Фишер смотрит в стол.
– Продолжайте в том же духе, – говорит он после минутного размышления, – и я, возможно, найму вас на работу, когда мы закончим с этим делом. – Он начинает загибать пальцы. – Отвечайте только на мои вопросы. Как только начнете поучать присяжных, я лишу вас слова. Если я упоминаю о временном помешательстве, черт побери, найдите способ это подтвердить, не клевеща на себя. Если покажете свой нрав – приготовьтесь приятно провести в тюрьме долгие годы.
– Хорошо.
Я вскакиваю, готовая вернуться в зал.
Но Фишер не спешит вставать.
– Нина, просто чтобы вы знали… Даже если вам не удастся убедить присяжных, меня вы убедили.
Три месяца назад, если бы я услышала такое от адвоката, я бы рассмеялась. Но сейчас я улыбаюсь Фишеру и жду, пока он подойдет к двери, где стою я. Мы входим в зал суда одной командой.
Зал суда за последние семь лет стал мне домом родным. На некоторых он наводит страх, но только не на меня. Я знаю правила: когда подойти к секретарю, когда обратиться к присяжным, как отклониться назад и прошептать что-то кому-то на галерке, не привлекая к себе внимания. Но сейчас я сижу в том месте этого дома, где раньше никогда не бывала. Двигаться мне нельзя. Нельзя делать то, что я делаю обычно.
Я начинаю понимать, почему многие боятся суда.
Свидетельская трибуна такая маленькая, что я упираюсь в нее коленями. В меня, словно крошечные иголки, впиваются взгляды сотен людей. Я думаю о том, что говорила сотням свидетелей за свою карьеру: «Все, что от вас требуется, – это сделать три вещи: выслушать вопрос, ответить на него и замолчать». Помню, что постоянно повторял мой начальник: лучшие свидетели – водители-дальнобойщики и рабочие на сборочном конвейере, потому что они намного более сдержаны на язык, чем, скажем, адвокаты с избытком образования.
Фишер протягивает мне ордер на арест Калеба:
– Нина, зачем вы выписали этот ордер?
– В то время я думала, что Натаниэль указал на моего мужа как на человека, который подверг его сексуальному насилию.

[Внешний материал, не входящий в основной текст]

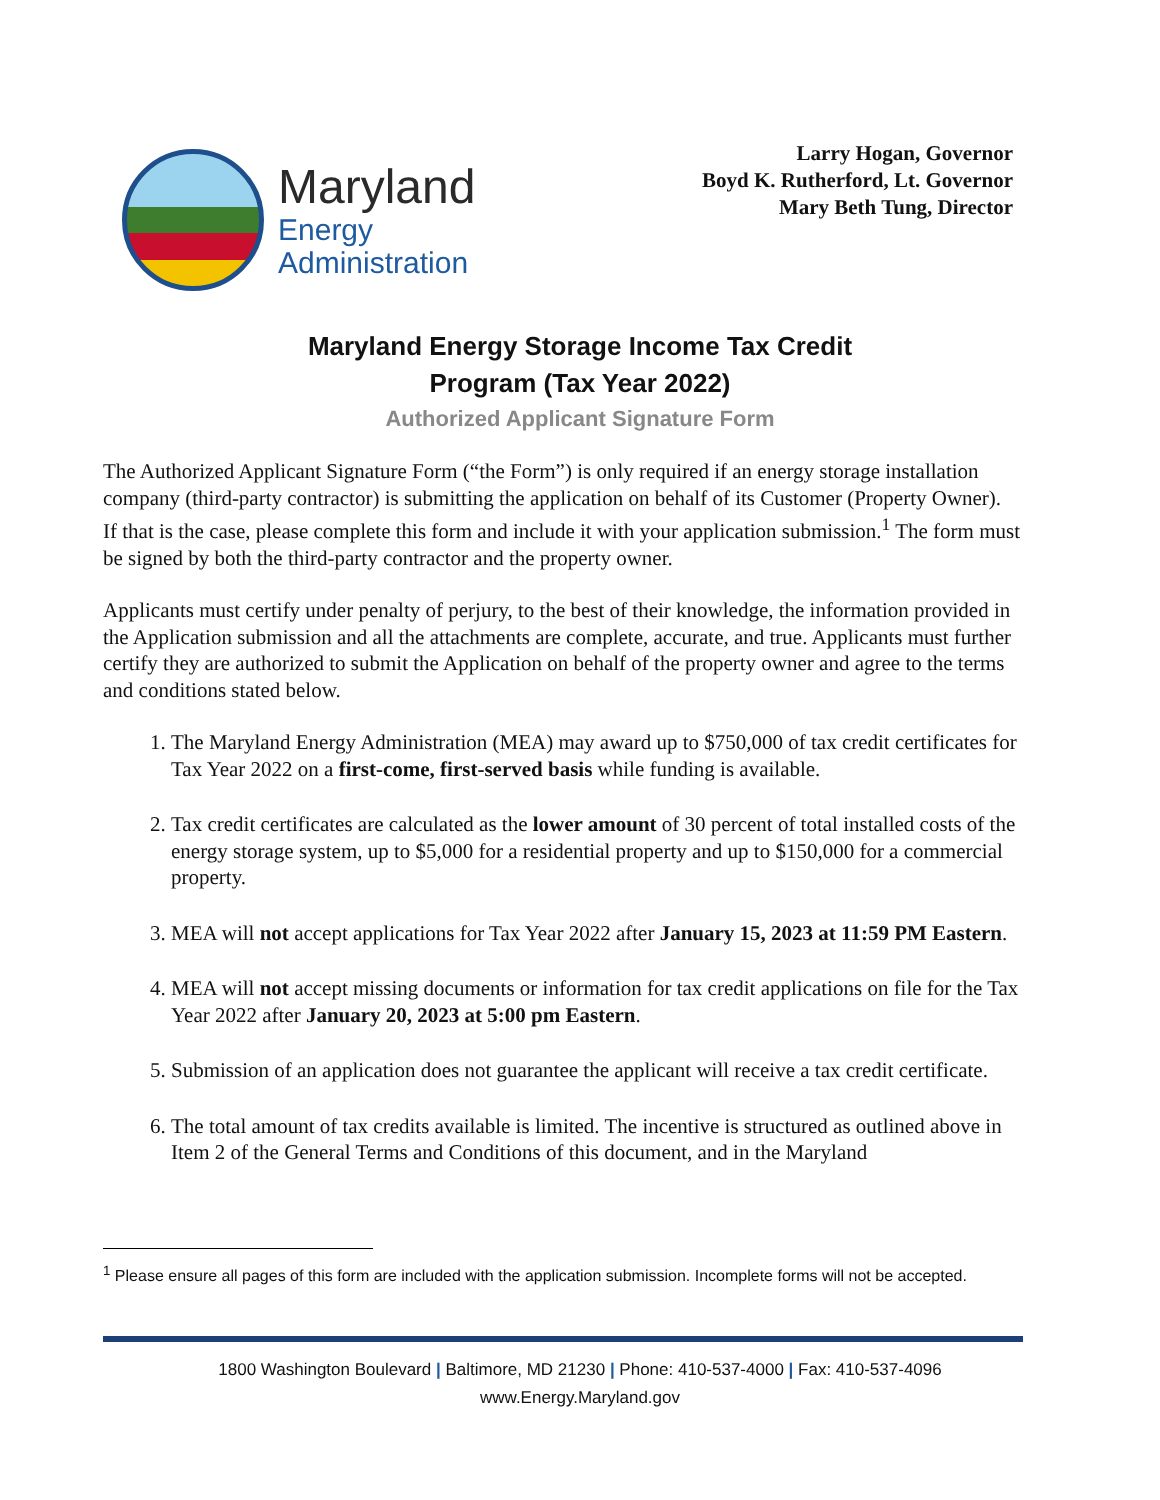Maryland
Energy
Administration
Larry Hogan, Governor
Boyd K. Rutherford, Lt. Governor
Mary Beth Tung, Director
Maryland Energy Storage Income Tax Credit
Program (Tax Year 2022)
Authorized Applicant Signature Form
The Authorized Applicant Signature Form (“the Form”) is only required if an energy storage installation company (third-party contractor) is submitting the application on behalf of its Customer (Property Owner). If that is the case, please complete this form and include it with your application submission.<sup>1</sup> The form must be signed by both the third-party contractor and the property owner.
Applicants must certify under penalty of perjury, to the best of their knowledge, the information provided in the Application submission and all the attachments are complete, accurate, and true. Applicants must further certify they are authorized to submit the Application on behalf of the property owner and agree to the terms and conditions stated below.
1. The Maryland Energy Administration (MEA) may award up to $750,000 of tax credit certificates for Tax Year 2022 on a first-come, first-served basis while funding is available.
2. Tax credit certificates are calculated as the lower amount of 30 percent of total installed costs of the energy storage system, up to $5,000 for a residential property and up to $150,000 for a commercial property.
3. MEA will not accept applications for Tax Year 2022 after January 15, 2023 at 11:59 PM Eastern.
4. MEA will not accept missing documents or information for tax credit applications on file for the Tax Year 2022 after January 20, 2023 at 5:00 pm Eastern.
5. Submission of an application does not guarantee the applicant will receive a tax credit certificate.
6. The total amount of tax credits available is limited. The incentive is structured as outlined above in Item 2 of the General Terms and Conditions of this document, and in the Maryland
<sup>1</sup> Please ensure all pages of this form are included with the application submission. Incomplete forms will not be accepted.
1800 Washington Boulevard | Baltimore, MD 21230 | Phone: 410-537-4000 | Fax: 410-537-4096
www.Energy.Maryland.gov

– Что-то в поведении вашего мужа заставило вас в это поверить?
Я нахожу в зале Калеба и качаю головой:
– Абсолютно ничего.
– Однако вы предприняли беспрецедентный шаг и выписали ордер на арест своего мужа, чтобы ограничить его встречи с вашим общим сыном?
– Я сосредоточилась только на том, чтобы защитить сына. Если Натаниэль сказал, что его обидел отец… я сделала единственное, что могла, чтобы его защитить.
– Когда вы решили аннулировать ордер? – спрашивает шифер.
– Когда поняла, что сын жестом показывал «отец», но имел в виду не Калеба, а священника.
– И тогда вы поверили, что обидчик – отец Шишинский?
– Этому было много причин. Во-первых, врач сказал, что в анальный проход вводился инородный предмет. Потом жест Натаниэля. Потом он шепотом признался детективу Дюшарму, и его признание звучало как «отец Глен». И наконец, детектив Дюшарм сообщил мне, что обнаружил трусы моего сына в церкви Святой Анны. – Я сглатываю ком. – Я семь лет провела, складывая кусочки головоломки, чтобы представить в суд то или иное дело. Я просто поступила так, как считала для себя абсолютно логичным.
Фишер бросает на меня разъяренный взгляд. «Абсолютно логичным». Ох, черт!
– Нина, пожалуйста, внимательно слушайте мой следующий вопрос, – предостерегает адвокат. – Когда вы поверили, что отец Шишинский изнасиловал вашего сына, что вы почувствовали?
– Я была совершенно раздавлена. Этому человеку я доверяла все свои мысли и страхи, ему верила вся моя семья. Я доверила ему своего сына. Я злилась на себя за то, что слишком много работала: если бы я чаще бывала дома, то, вероятно, могла бы предотвратить беду. Я была разбита, потому что сейчас, когда Натаниэль назвал подозреваемого, я знала, какой последует…
– Нина, – прерывает меня Фишер.
«Ответила на вопрос, – мысленно пнув себя ногой, напоминаю я себе. – И заткнись».
Браун улыбается.
– Ваша честь, пусть закончит отвечать на вопрос.
– Да, мистер Каррингтон, – соглашается судья. – Я тоже вижу, что миссис Фрост не закончила.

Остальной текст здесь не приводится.